EpilepsiaJournal Article
10 May 2025
An emerging approach in surgery is to propose prehabilitation programs to strengthen the patient's functional abilities before surgical interventions, thus helping them cope better with its consequences. In drug-resistant language-dominant temporal lobe epilepsy (LdTLE), surgical treatment carries a risk of increasing cognitive deficits, notably word-finding difficulties (anomia) and verbal memory difficulties that negatively impact personal, social, and occupational activities. In this study, we invited 15 LdTLE patients to enroll in a speech and language prehabilitation program adapted to the specifics of their difficulties, organized daily during the preoperative period.

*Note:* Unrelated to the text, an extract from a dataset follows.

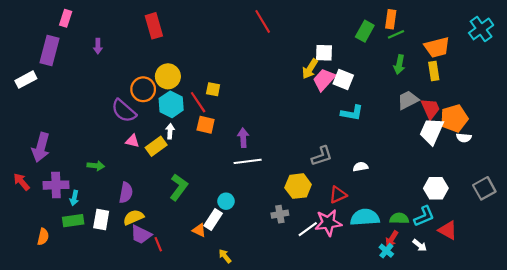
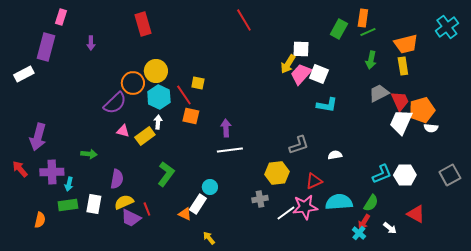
purple semicircle: (124, 111) -> (115, 103), turned -85
cyan L-shape: (424, 216) -> (382, 174), moved
green semicircle: (399, 218) -> (371, 203), turned 120
red line: (158, 244) -> (147, 209), moved

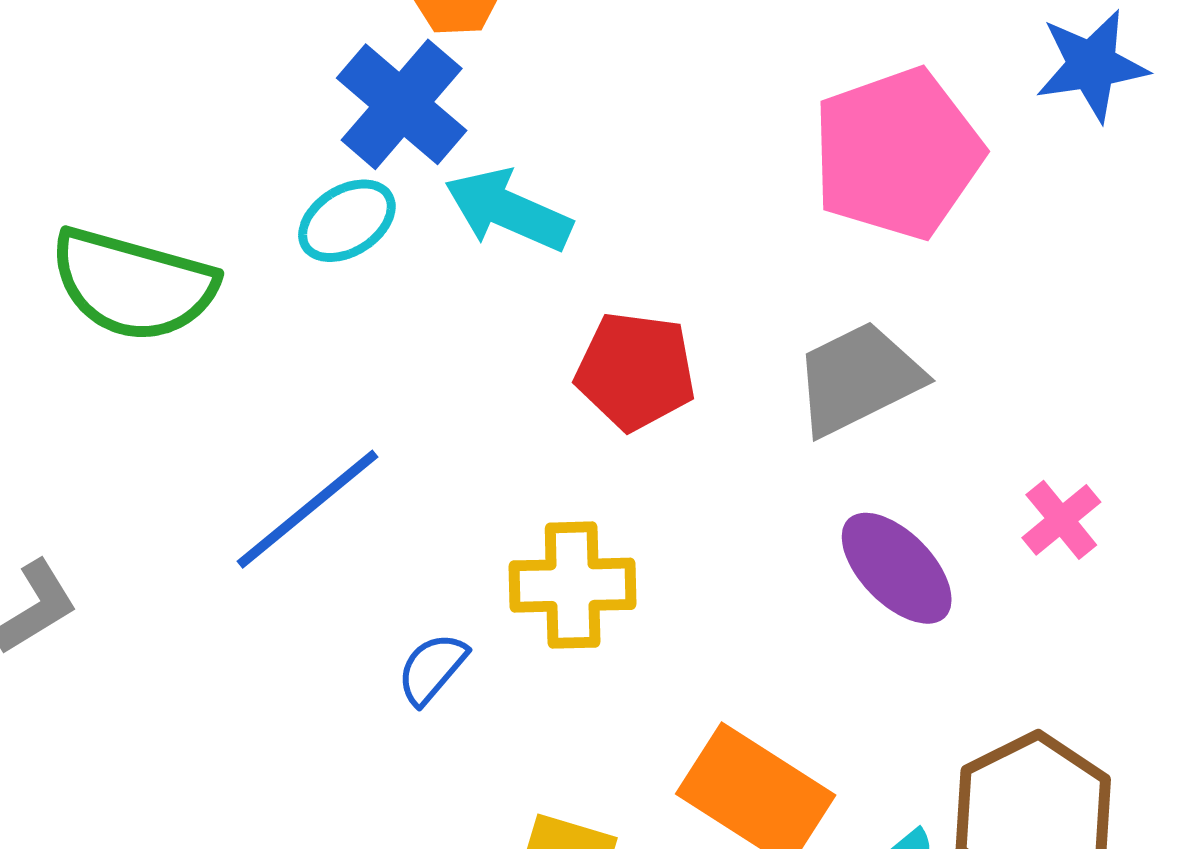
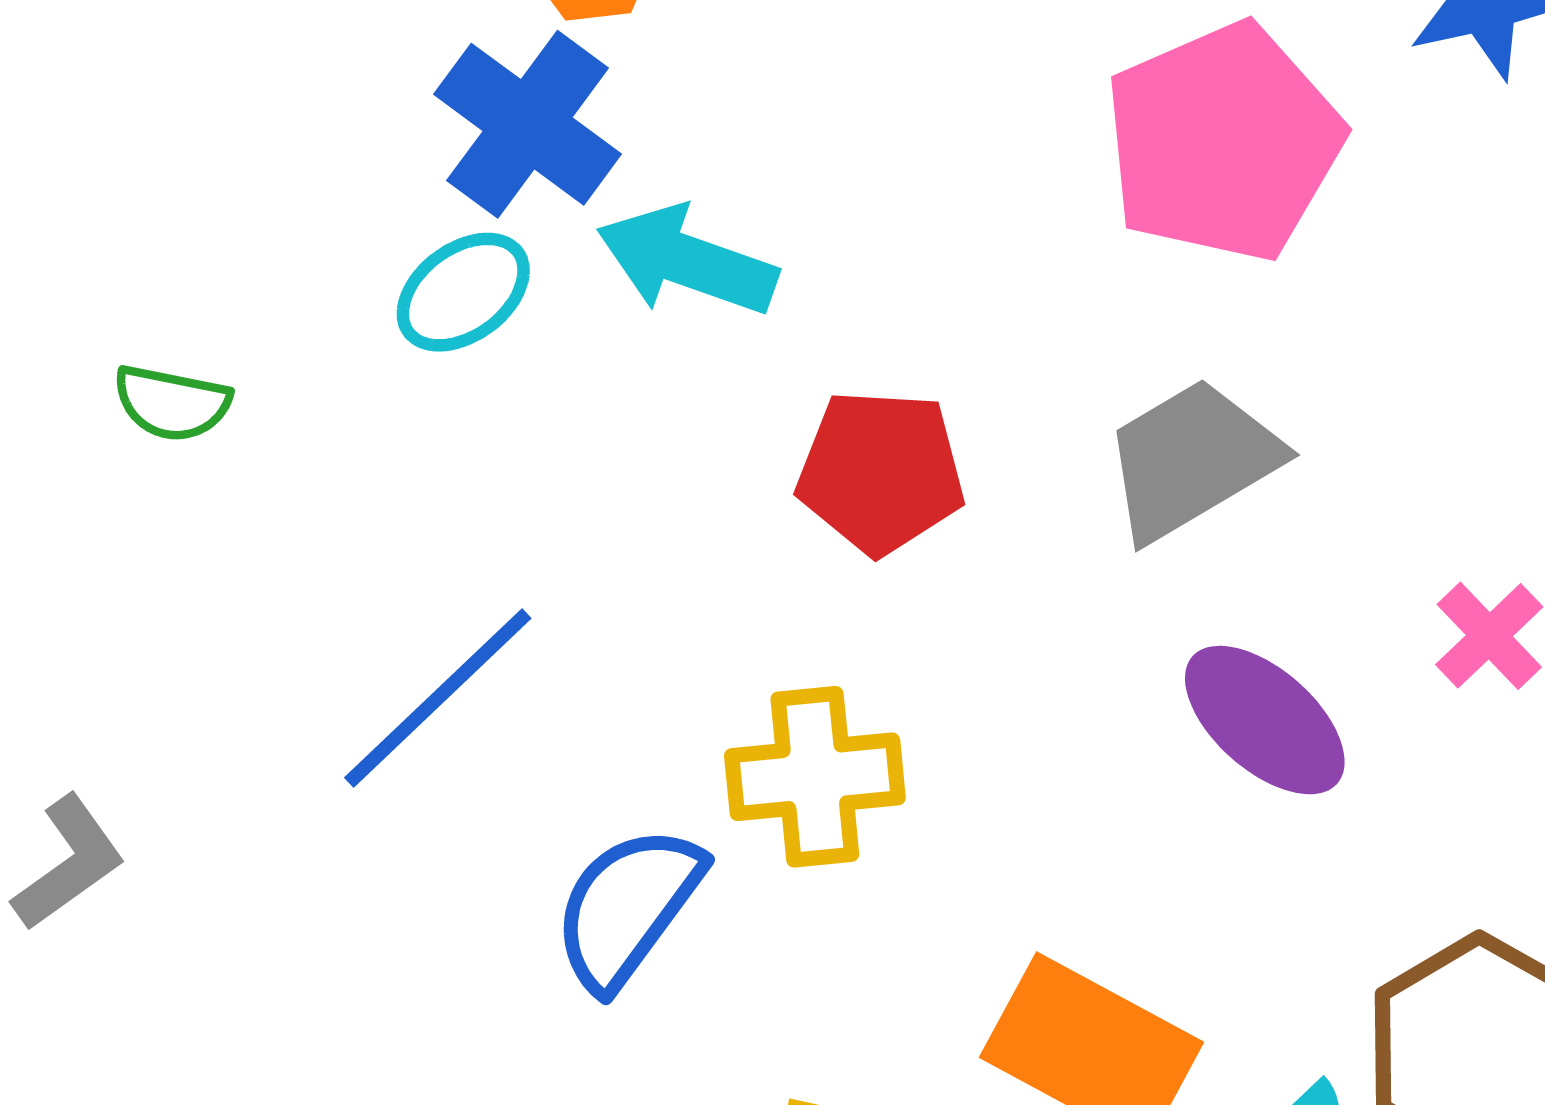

Naming performance (for trained and untrained words) was studied twice before prehabilitation, during prehabilitation, and 1 week and 6 months after surgery. Results were analyzed using a generalized linear mixed effects model.
We found a significant effect of prehabilitation on trained items before surgery. Postoperatively, trained items showed a slight and nonsignificant performance increase compared to baseline, whereas untrained items showed a significant decline in the same comparison.
We conclude that trained words were better protected from postsurgical decline than untrained words. Our research can contribute to patient support during surgical decision-making; ultimately, prehabilitation might be considered as part of individualized care. These encouraging results lay the groundwork for more detailed or powerful examinations of the protective effect of prehabilitation on language skills.